### WHAT NEEDS TO BE DONE
Below is a block of records; return all of them exactly, but without the images.

Records contained in a dataset:

· · · · ·

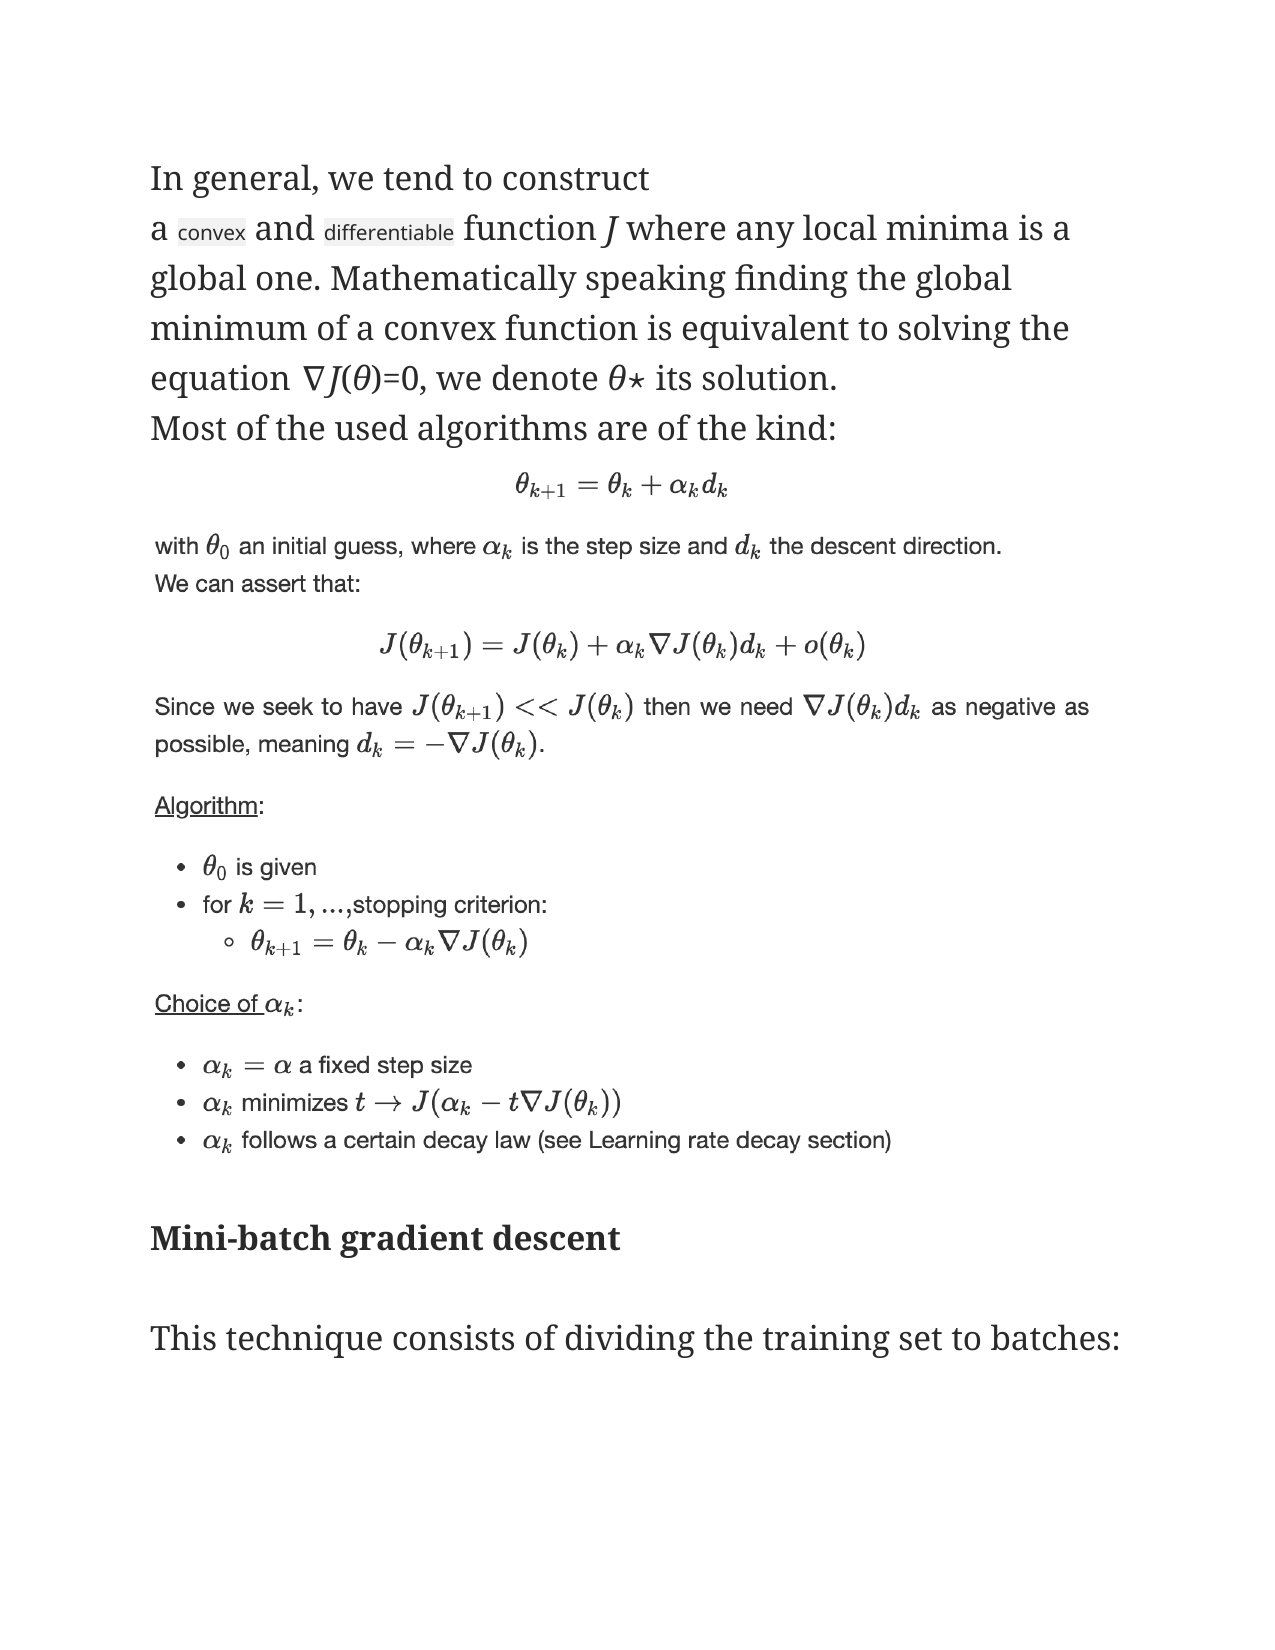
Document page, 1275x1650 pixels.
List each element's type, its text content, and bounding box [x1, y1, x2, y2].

text This technique consists of dividing the training set to batches: [150, 1310, 1125, 1360]
text Mini-batch gradient descent [150, 1210, 1125, 1260]
picture [150, 450, 1125, 1160]
text In general, we tend to construct a convex and differentiable function J where any local minima is a global one. Mathematically speaking finding the global minimum of a convex function is equivalent to solving the equation ∇J(θ)=0, we denote θ⋆ its solution. Most of the used algorithms are of the kind: [150, 150, 1125, 450]
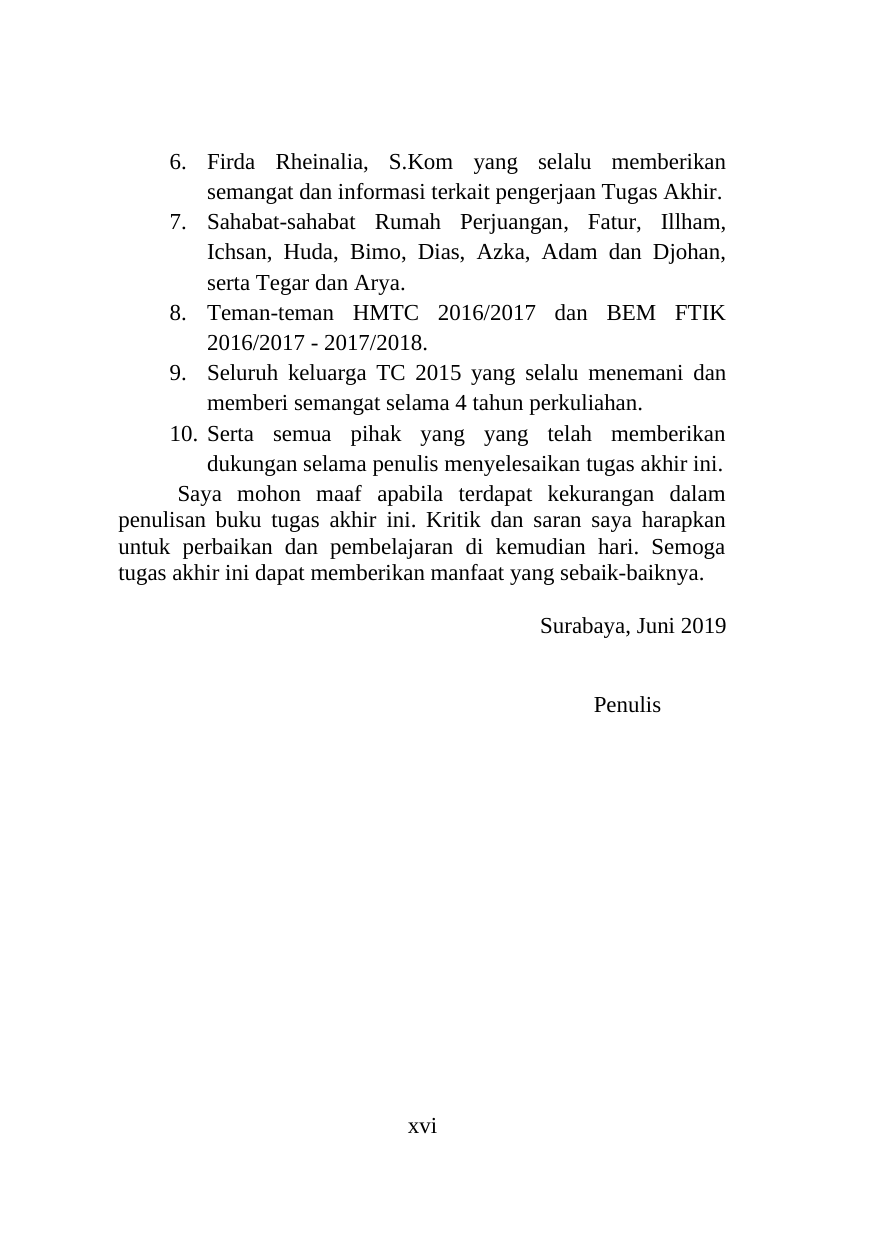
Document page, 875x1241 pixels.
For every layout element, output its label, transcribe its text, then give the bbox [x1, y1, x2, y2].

list Firda Rheinalia, S.Kom yang selalu memberikan semangat dan informasi terkait pengerjaan Tugas Akhir. [169, 148, 726, 204]
text Penulis [118, 691, 726, 717]
list Serta semua pihak yang yang telah memberikan dukungan selama penulis menyelesaikan tugas akhir ini. [169, 419, 726, 476]
list Teman-teman HMTC 2016/2017 dan BEM FTIK 2016/2017 - 2017/2018. [169, 299, 726, 355]
list Sahabat-sahabat Rumah Perjuangan, Fatur, Illham, Ichsan, Huda, Bimo, Dias, Azka, Adam dan Djohan, serta Tegar dan Arya. [169, 208, 726, 295]
text Surabaya, Juni 2019 [118, 612, 726, 638]
list Seluruh keluarga TC 2015 yang selalu menemani dan memberi semangat selama 4 tahun perkuliahan. [169, 359, 726, 416]
text Saya mohon maaf apabila terdapat kekurangan dalam penulisan buku tugas akhir ini. Kritik dan saran saya harapkan untuk perbaikan dan pembelajaran di kemudian hari. Semoga tugas akhir ini dapat memberikan manfaat yang sebaik-baiknya. [118, 480, 726, 585]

· · · · ·

### SOLUTION FOR THIS TASK
Document page, 1275x1650 pixels.
List each element's type, its text content, and bounding box [x1, y1, x2, y2].

text This technique consists of dividing the training set to batches: [150, 1310, 1125, 1360]
text Mini-batch gradient descent [150, 1210, 1125, 1260]
picture [150, 450, 1125, 1160]
text In general, we tend to construct a convex and differentiable function J where any local minima is a global one. Mathematically speaking finding the global minimum of a convex function is equivalent to solving the equation ∇J(θ)=0, we denote θ⋆ its solution. Most of the used algorithms are of the kind: [150, 150, 1125, 450]
Document page, 875x1241 pixels.
For every layout element, output its label, transcribe its text, then give the bbox [x1, y1, x2, y2].

list Firda Rheinalia, S.Kom yang selalu memberikan semangat dan informasi terkait pengerjaan Tugas Akhir. [169, 148, 726, 204]
text Penulis [118, 691, 726, 717]
list Serta semua pihak yang yang telah memberikan dukungan selama penulis menyelesaikan tugas akhir ini. [169, 419, 726, 476]
list Teman-teman HMTC 2016/2017 dan BEM FTIK 2016/2017 - 2017/2018. [169, 299, 726, 355]
list Sahabat-sahabat Rumah Perjuangan, Fatur, Illham, Ichsan, Huda, Bimo, Dias, Azka, Adam dan Djohan, serta Tegar dan Arya. [169, 208, 726, 295]
text Surabaya, Juni 2019 [118, 612, 726, 638]
list Seluruh keluarga TC 2015 yang selalu menemani dan memberi semangat selama 4 tahun perkuliahan. [169, 359, 726, 416]
text Saya mohon maaf apabila terdapat kekurangan dalam penulisan buku tugas akhir ini. Kritik dan saran saya harapkan untuk perbaikan dan pembelajaran di kemudian hari. Semoga tugas akhir ini dapat memberikan manfaat yang sebaik-baiknya. [118, 480, 726, 585]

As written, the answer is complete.